La Haute autorité de santé refuse l’approbation accélérée du médicament Leqembi contre Alzheimer en France

La Haute Autorité de santé, le 31 juillet 2014. - (IMAGE POINT FR / BSIP / AFP)
Leqembi, un nouveau traitement contre la maladie d'Alzheimer, ne sera pas remboursé dans l'immédiat en France. La Haute autorité de santé (HAS) s'est prononcée ce mardi 9 septembre contre une procédure d'approbation accélérée en France pour le Leqembi, un médicament anti-Alzheimer suscitant d'importantes attentes mais loin de faire l'unanimité quant à son intérêt clinique.
Le Leqembi (lécanémab) montre une "efficacité modeste (...) associée à un profil de tolérance préoccupant", estime cette autorité indépendante dans un avis, refusant donc une procédure "d'accès précoce" à ce traitement développé par l'Américain Biogen et le Japonais Eisai.
Un traitement controversé malgré un léger progrès médical
Ce traitement est à l'origine d'une grande controverse médicale ces dernières années. Avec un autre médicament au fonctionnement semblable, le Kisunia (donanémab) développé par Eli Lilly, ils sont les premiers depuis plusieurs décennies à démontrer un léger ralentissement dans la dégradation de l'état des patients atteints d'Alzheimer.
Une partie des spécialistes jugent que ces médicaments marquent une avancée importante contre la maladie d'Alzheimer, la plus courante des démences avec des dizaines de millions de malades dans le monde. Les associations de patients et de proches sont, elles, très majoritairement favorables à leur approbation. Mais d'autres experts estiment que les bénéfices sont trop modestes pour faire une différence pour les patients, d'autant que ces traitements sont fréquemment associés à des effets graves - des hémorragies et œdèmes cérébraux - qui peuvent être mortels.
Le Leqembi est autorisé à l'échelle de l'Union européenne (UE) depuis avril, mais les autorités sanitaires européennes avaient initialement refusé leur feu vert et ne l'ont donné ensuite qu'en restreignant l'usage aux patients les moins à risque et uniquement en début de maladie d'Alzheimer.
Un refus d'accès précoce justifié par des risques jugés trop élevés
Dans ce contexte, la HAS devait se prononcer sur le bien-fondé d'un "accès précoce" au Leqembi en France pour les patients à la maladie peu avancée. Cette procédure permet un remboursement immédiat du médicament, au prix fixé par son fabricant.
L'autorité de santé, dont les avis ne sont que consultatifs mais généralement suivis par le gouvernement, a finalement estimé que rien ne justifiait une telle approbation en urgence car elle a jugé les effets secondaires bien trop lourds et fréquents au regard de bénéfices maigres.
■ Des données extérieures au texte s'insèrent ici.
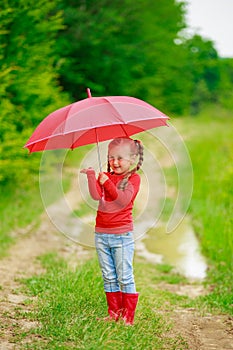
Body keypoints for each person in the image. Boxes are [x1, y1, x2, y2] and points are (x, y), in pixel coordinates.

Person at [81, 137, 144, 325]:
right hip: (101, 233)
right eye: (111, 158)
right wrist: (92, 176)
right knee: (108, 275)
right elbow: (95, 195)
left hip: (121, 235)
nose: (114, 162)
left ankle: (128, 317)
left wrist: (107, 182)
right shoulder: (106, 176)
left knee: (124, 275)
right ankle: (114, 313)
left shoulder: (133, 178)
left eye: (120, 158)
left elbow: (121, 199)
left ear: (132, 159)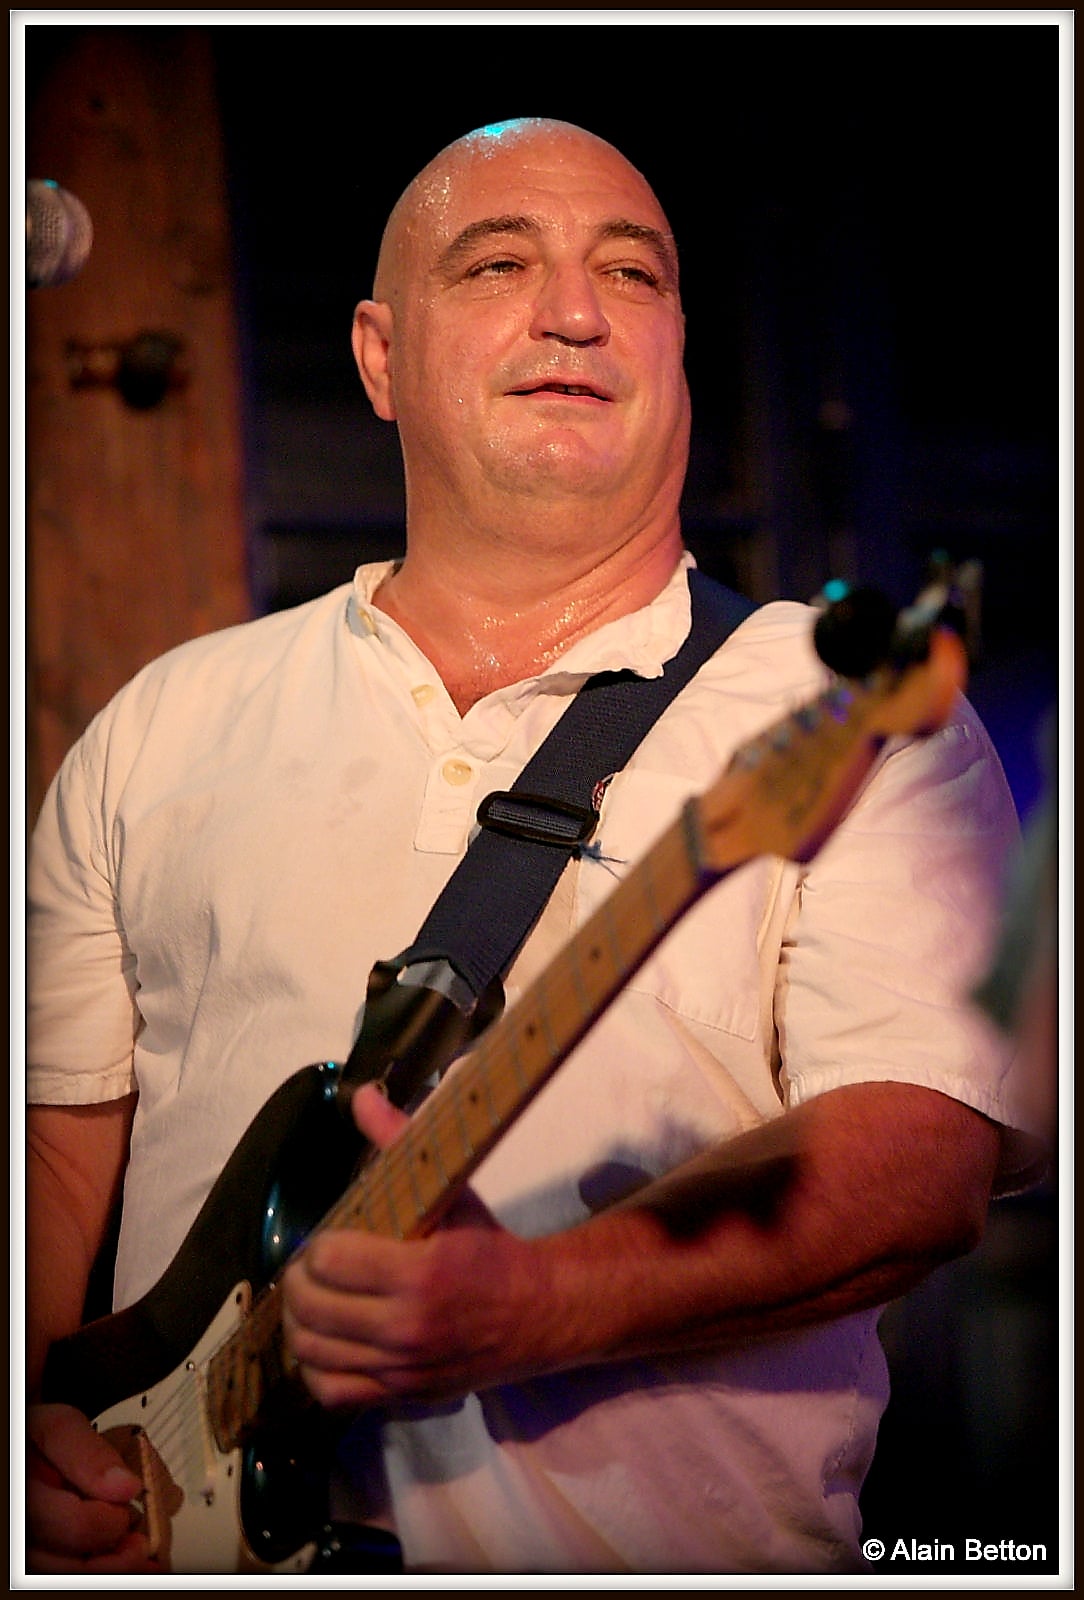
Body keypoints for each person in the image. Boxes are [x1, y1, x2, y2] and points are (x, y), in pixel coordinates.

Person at [25, 117, 1044, 1576]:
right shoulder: (164, 722)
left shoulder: (836, 706)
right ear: (379, 358)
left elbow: (917, 1157)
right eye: (499, 263)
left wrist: (537, 1307)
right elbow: (54, 1160)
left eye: (632, 274)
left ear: (678, 347)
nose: (576, 311)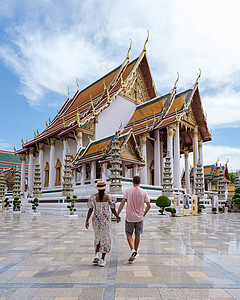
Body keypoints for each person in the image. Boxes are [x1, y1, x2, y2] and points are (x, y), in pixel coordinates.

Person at [85, 180, 121, 267]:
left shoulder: (93, 197)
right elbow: (112, 209)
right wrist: (117, 216)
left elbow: (90, 209)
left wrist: (87, 220)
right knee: (105, 238)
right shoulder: (109, 197)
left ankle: (96, 254)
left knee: (97, 237)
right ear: (104, 189)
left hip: (96, 220)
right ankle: (102, 259)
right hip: (105, 221)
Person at [117, 175, 151, 262]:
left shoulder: (127, 191)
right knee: (138, 234)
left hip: (130, 217)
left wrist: (117, 214)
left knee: (129, 234)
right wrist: (144, 214)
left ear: (132, 182)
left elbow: (122, 202)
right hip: (139, 217)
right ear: (140, 182)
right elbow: (149, 205)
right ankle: (135, 251)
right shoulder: (144, 192)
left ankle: (132, 250)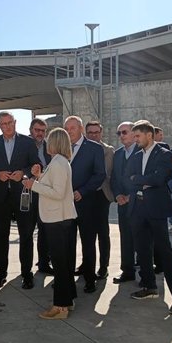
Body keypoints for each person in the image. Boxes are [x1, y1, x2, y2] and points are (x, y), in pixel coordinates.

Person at [124, 120, 172, 316]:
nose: (135, 140)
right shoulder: (136, 155)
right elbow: (127, 179)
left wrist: (139, 180)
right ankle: (149, 286)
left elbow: (160, 178)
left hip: (156, 210)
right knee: (142, 250)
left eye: (138, 136)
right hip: (137, 209)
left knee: (165, 252)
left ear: (149, 135)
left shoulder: (165, 154)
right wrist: (143, 181)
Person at [0, 111, 41, 289]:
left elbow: (37, 165)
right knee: (1, 237)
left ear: (15, 122)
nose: (7, 126)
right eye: (3, 124)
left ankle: (26, 274)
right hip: (0, 198)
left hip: (22, 195)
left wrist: (24, 173)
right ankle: (1, 273)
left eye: (10, 123)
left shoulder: (27, 142)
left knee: (26, 236)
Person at [23, 128, 77, 320]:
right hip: (59, 219)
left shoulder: (59, 163)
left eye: (49, 140)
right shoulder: (58, 162)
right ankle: (67, 300)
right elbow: (55, 187)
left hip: (58, 221)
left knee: (61, 265)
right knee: (65, 263)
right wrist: (39, 177)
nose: (46, 143)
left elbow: (58, 193)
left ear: (55, 142)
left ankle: (60, 306)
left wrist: (33, 185)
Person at [64, 116, 106, 294]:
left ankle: (89, 279)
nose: (69, 131)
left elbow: (99, 174)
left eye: (72, 128)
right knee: (67, 243)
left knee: (88, 243)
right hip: (65, 204)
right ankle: (66, 280)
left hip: (86, 203)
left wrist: (83, 191)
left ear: (81, 128)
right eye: (67, 128)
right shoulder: (62, 148)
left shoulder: (94, 148)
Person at [84, 120, 114, 279]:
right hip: (85, 195)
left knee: (102, 232)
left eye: (96, 132)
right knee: (85, 233)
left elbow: (104, 172)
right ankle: (86, 263)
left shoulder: (108, 150)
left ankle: (103, 266)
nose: (93, 135)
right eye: (90, 133)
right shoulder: (81, 149)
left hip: (101, 194)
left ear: (101, 133)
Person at [110, 122, 139, 284]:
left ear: (134, 133)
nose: (121, 136)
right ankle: (127, 271)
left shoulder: (142, 151)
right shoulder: (118, 153)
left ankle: (148, 272)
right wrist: (118, 195)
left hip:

"Le traitement évalué n'est pas susceptible de combler un besoin médical insuffisamment couvert", tranche la HAS.
"Il y a quand même une déception"
Cet avis n'exclut toutefois pas que le Leqembi soit un jour remboursé par l'Assurance maladie. La HAS se prononcera plus tard sur une éventuelle procédure de "droit commun", qui impliquerait des négociations plus longues et complexes entre les laboratoires fabricants et les autorités sanitaires.
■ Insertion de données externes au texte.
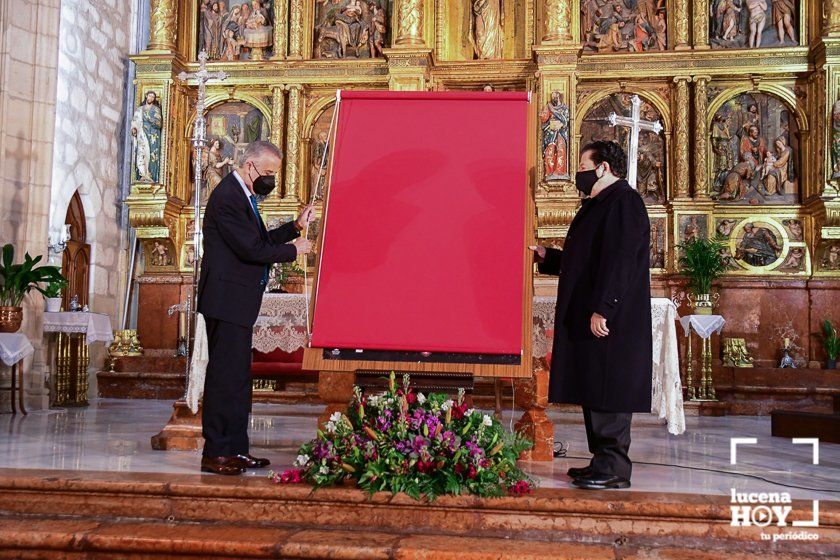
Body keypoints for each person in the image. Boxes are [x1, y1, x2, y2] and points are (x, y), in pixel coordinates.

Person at [530, 140, 652, 490]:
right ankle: (601, 460)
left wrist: (604, 308)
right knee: (595, 388)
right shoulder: (600, 204)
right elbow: (586, 259)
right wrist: (548, 257)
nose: (579, 174)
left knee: (609, 388)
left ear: (603, 168)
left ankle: (614, 467)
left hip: (611, 318)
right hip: (593, 312)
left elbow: (622, 261)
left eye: (584, 166)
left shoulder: (625, 203)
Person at [197, 140, 315, 475]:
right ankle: (216, 451)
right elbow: (251, 250)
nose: (270, 180)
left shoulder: (244, 196)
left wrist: (294, 227)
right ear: (249, 166)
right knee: (224, 378)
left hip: (237, 301)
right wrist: (295, 250)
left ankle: (235, 449)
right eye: (268, 173)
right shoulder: (227, 198)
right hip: (226, 300)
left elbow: (260, 241)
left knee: (237, 379)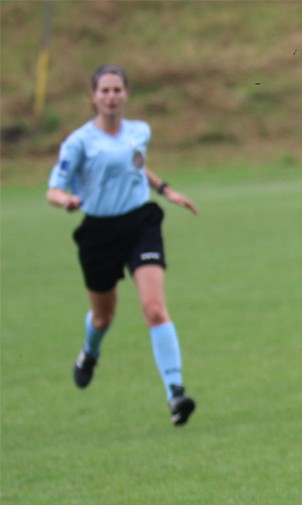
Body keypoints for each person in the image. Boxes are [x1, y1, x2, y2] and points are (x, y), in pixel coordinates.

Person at [47, 64, 199, 426]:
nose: (111, 97)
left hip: (140, 224)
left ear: (126, 94)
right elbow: (53, 188)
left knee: (155, 309)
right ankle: (90, 352)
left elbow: (137, 166)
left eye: (117, 90)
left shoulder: (139, 131)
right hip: (99, 233)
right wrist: (66, 201)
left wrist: (165, 190)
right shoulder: (79, 142)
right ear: (94, 96)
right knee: (103, 318)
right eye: (105, 90)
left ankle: (176, 394)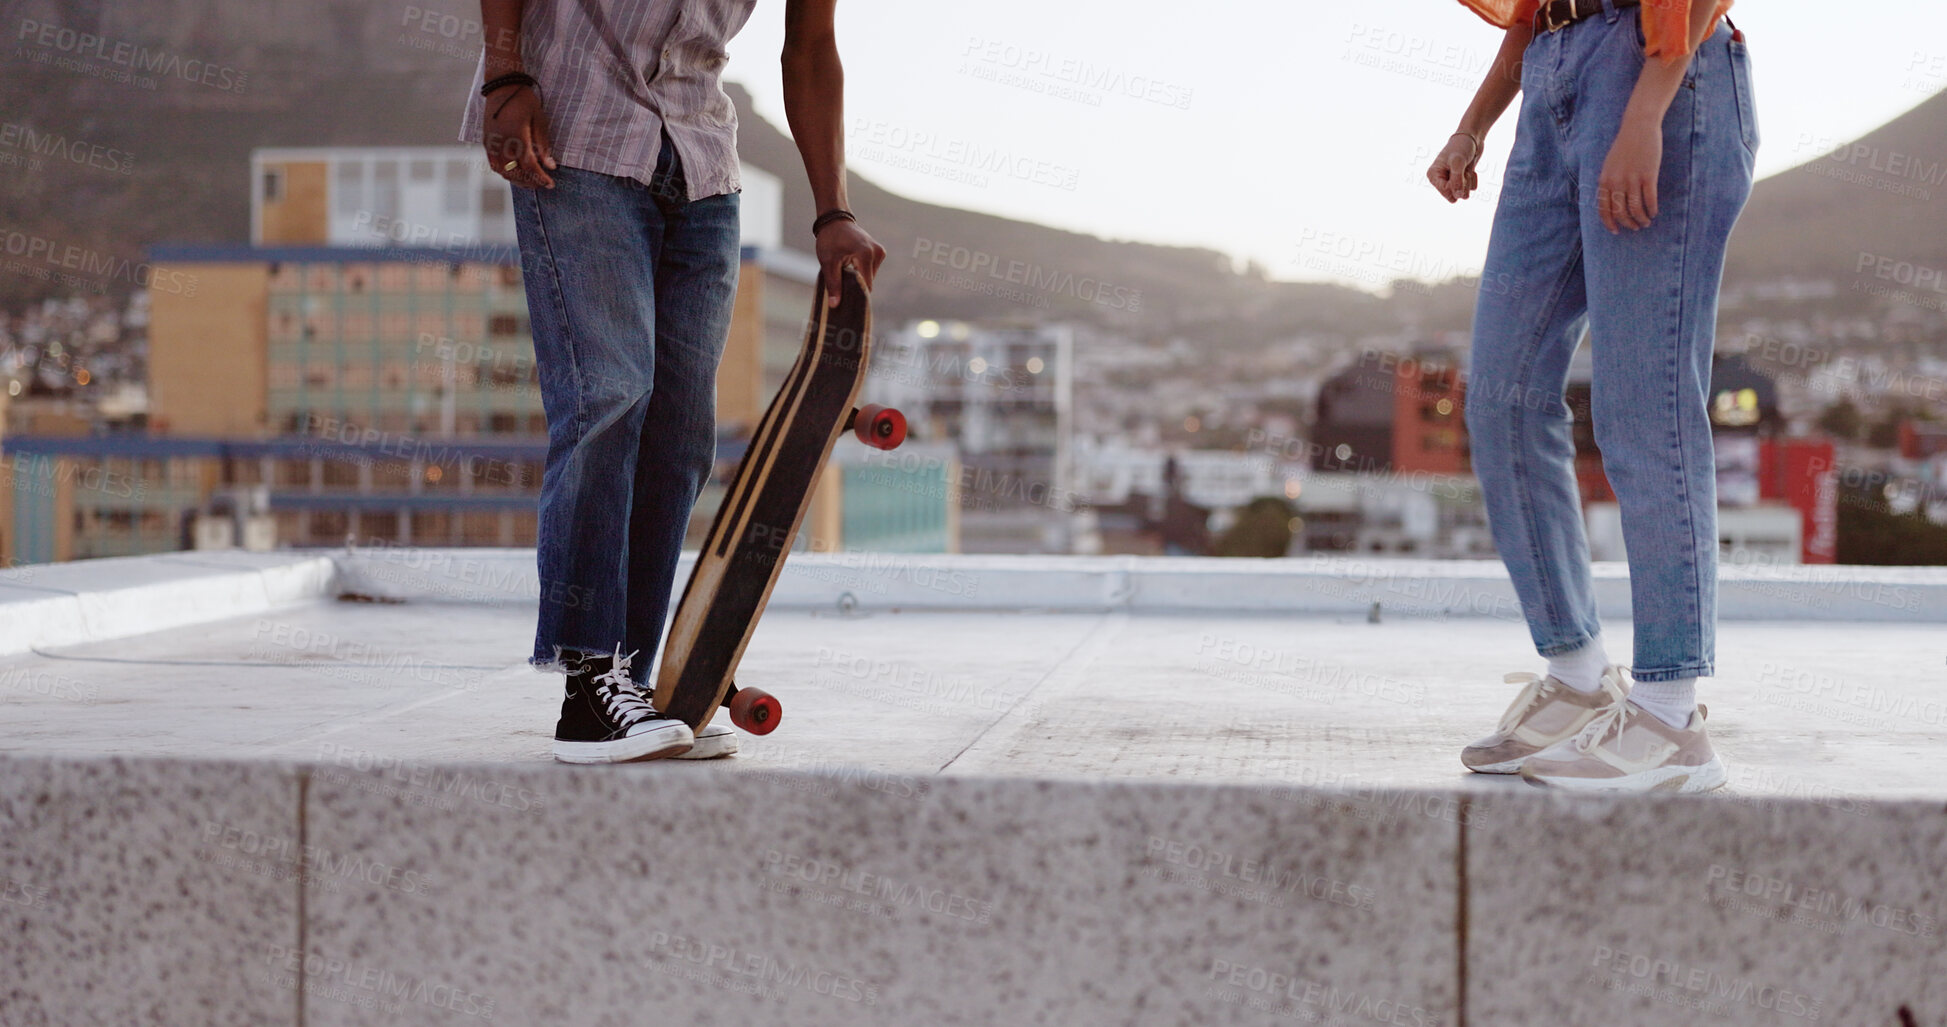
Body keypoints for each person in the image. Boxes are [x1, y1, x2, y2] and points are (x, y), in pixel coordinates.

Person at [462, 0, 886, 764]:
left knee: (682, 432)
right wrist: (505, 74)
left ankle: (632, 679)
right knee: (608, 395)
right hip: (573, 137)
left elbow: (811, 49)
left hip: (699, 164)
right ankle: (588, 686)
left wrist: (833, 212)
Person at [1429, 0, 1756, 791]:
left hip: (1653, 66)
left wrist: (1647, 110)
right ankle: (1577, 676)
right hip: (1550, 73)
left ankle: (1671, 716)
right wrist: (1474, 123)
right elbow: (1531, 10)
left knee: (1642, 406)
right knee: (1501, 398)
Mais "c'est évident qu'on ne peut pas s'attendre à une évaluation mirobolante", a prévenu Pierre Cochat, président de la commission de la transparence de la HAS. Au sein du monde médical, cette décision a suscité des réactions contrastées, entre convaincus et sceptiques du Leqembi.
"Il y a quand même une déception", admet auprès de l'AFP le chercheur Bruno Dubois, neurologue à l'hôpital de la Pitié-Salpêtrière (AP-HP), appelant à ne pas négliger l'intérêt de "quelques mois en plus à pouvoir parler à ses petits-enfants ou aller au théâtre".
Au contraire, "c'est la meilleure décision pour les patients atteints de la maladie d'Alzheimer et leurs familles", assure à l'AFP le psychiatre britannique Rob Howard, spécialiste du grand âge à l'University College de Londres, selon qui des données plus récentes confirment que Leqembi et Kisunla "ne modifient pas réellement la maladie".